Science and Engineering Practices

This resource appears to be designed to build towards this science and engineering practice, though the resource developer has not explicitly stated so.

Comments about Including the Science and Engineering Practice
Students will be developing a model shoebox that depicts a room in their house that will show how electricity moves from a battery, through a wire, to the lightbulb.

Disciplinary Core Ideas

This resource is explicitly designed to build towards this disciplinary core idea.

Comments about Including the Disciplinary Core Idea
Students are given circuit requirements that will show how energy moves from battery to bulb by electric current. You could also add a buzzer or motor with propeller. To best meet this performance expectation, more discussion about the movement of the energy from the source to the bulb should be more explicit while the students are creating their blueprint diagram and installing the circuit.

Crosscutting Concepts

This resource is explicitly designed to build towards this crosscutting concept.

Comments about Including the Crosscutting Concept
Following the criteria of the activity, students will observe that energy can move in various ways between objects if one of the bulbs is significantly brighter than the other two bulbs. It is suggested as students are working on their blueprints, they are answering questions to assess their understanding: How is the energy being transferred to get one bulb brighter than the other? Why is only one switch turning off the brighter bulb and not the other bulb?

Resource Quality

  • Alignment to the Dimensions of the NGSS: This activity gives the students the opportunity to figure out on their own how to build a circuit following specific criteria and constraints.
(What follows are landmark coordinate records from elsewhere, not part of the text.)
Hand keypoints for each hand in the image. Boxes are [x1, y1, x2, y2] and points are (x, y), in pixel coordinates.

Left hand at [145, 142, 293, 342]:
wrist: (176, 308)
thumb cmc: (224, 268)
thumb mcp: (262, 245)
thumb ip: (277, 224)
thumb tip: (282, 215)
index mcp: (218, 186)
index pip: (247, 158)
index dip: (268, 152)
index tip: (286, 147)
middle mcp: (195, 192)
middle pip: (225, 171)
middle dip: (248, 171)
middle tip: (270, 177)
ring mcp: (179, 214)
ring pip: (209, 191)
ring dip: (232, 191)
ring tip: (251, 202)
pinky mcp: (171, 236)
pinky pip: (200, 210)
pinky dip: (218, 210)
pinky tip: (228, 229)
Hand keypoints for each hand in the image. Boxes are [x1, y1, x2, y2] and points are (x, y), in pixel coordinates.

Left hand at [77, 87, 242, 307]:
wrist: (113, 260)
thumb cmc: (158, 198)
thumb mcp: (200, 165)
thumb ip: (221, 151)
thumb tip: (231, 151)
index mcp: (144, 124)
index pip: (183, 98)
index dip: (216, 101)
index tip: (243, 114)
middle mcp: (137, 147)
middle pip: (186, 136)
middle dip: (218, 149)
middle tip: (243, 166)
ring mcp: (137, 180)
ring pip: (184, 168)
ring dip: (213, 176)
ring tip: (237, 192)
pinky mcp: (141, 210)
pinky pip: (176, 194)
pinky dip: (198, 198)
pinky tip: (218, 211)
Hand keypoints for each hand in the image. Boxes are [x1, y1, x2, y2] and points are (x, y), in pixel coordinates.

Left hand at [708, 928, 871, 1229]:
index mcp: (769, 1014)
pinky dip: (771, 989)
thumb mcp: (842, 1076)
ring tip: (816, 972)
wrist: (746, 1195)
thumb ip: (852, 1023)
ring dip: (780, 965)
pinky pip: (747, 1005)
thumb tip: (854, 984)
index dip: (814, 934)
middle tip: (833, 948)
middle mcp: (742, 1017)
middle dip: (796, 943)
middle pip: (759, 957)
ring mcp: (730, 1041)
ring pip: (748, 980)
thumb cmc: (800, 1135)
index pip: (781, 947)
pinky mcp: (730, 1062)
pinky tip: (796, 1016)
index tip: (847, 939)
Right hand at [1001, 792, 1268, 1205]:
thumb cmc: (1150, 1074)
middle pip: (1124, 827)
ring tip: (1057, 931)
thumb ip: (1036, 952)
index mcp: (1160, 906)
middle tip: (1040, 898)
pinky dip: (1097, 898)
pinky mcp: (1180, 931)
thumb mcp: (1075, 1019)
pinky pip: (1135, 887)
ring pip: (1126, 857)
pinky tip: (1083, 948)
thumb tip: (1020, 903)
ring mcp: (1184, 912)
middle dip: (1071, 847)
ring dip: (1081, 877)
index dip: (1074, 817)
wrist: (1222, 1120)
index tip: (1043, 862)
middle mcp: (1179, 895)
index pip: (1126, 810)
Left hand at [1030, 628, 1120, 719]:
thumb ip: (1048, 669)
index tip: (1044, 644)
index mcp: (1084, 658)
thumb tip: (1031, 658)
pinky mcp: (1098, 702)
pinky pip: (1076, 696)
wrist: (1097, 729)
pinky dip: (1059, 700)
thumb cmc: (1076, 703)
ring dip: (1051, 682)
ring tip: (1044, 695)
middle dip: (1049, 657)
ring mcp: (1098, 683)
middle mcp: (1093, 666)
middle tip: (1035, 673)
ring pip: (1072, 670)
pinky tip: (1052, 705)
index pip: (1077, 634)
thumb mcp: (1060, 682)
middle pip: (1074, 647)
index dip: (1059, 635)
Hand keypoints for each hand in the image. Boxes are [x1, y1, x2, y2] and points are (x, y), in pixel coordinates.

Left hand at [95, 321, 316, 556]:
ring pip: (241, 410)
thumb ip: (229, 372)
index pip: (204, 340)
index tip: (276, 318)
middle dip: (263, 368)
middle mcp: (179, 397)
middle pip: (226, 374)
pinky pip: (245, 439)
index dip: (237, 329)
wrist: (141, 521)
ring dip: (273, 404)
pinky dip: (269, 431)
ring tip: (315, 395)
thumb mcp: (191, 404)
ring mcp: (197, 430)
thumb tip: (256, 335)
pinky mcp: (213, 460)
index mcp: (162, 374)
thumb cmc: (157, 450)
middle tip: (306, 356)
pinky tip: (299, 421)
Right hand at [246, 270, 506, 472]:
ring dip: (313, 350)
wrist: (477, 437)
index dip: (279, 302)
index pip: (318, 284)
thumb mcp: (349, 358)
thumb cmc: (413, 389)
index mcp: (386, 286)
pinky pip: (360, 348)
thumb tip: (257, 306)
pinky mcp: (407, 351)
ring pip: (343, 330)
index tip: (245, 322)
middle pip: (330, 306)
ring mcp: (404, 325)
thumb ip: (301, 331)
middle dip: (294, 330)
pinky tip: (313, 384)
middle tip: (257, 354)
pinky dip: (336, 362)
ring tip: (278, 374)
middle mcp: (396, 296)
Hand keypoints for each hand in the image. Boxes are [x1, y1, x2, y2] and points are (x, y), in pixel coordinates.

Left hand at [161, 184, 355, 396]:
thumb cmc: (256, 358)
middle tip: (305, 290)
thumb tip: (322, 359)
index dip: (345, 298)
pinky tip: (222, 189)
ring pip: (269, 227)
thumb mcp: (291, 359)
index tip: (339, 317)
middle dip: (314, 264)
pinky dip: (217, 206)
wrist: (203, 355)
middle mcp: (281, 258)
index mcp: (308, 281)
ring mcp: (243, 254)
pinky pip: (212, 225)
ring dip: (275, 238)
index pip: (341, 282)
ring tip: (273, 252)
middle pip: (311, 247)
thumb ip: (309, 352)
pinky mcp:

The explicit use of the disciplinary core idea is well addressed in the lesson and connects with the cross cutting concept. Students have an opportunity to make sense of phenomena by using a model to show how energy is transferred and moved from place to place. This lesson connects with the students real life in that they can compare their shoebox circuit to the wiring in a room in their house. However, to make a deeper connection to the real life idea, there might be some discussion of the more complex circuits in the students’ homes and the power grid itself. A suggested link can be found under Instructional Supports.

  • Instructional Supports: A circuit blueprint worksheet is included as well as cut-outs for the students to design their circuit prior to building it. Ideas to enhance the project is also available. Although an extension activity to include an optional second switch that acts as an emergency “breaker” switch that can turn all three bulbs on and off is included, more support is needed for ELL and those that may need differentiated instruction. Instructional supports can be found at this link: http://www.nsta.org/elementaryschool/connections.aspx#0912 To connect the lesson with the student's real life, this article (along with labels and colorful pictures that could be used to differentiate the learning) may be helpful to describe how a power grid works: http://www.science.smith.edu/~jcardell/Courses/EGR220/ElecPwr_HSW.html

  • Monitoring Student Progress: At the culmination of the lesson, students will be orally presenting their project and comparing and contrasting it with the real wiring of their homes. Various prompts for a written report that includes questions is available. Prior to building the circuits, students are asked to trace out each circuit loop with their finger and explain why they put the switch (or switches) where they did. It is suggested that the teacher asks the students as they are working to explain their observations of what worked and what didn't work in their circuit blueprints. Questions such as, “What are you observing?” "Why is one bulb brighter than the other?" will be useful to measure progress as students move through the activity.

  • Quality of Technological Interactivity: This resource does not include a technologically interactive component.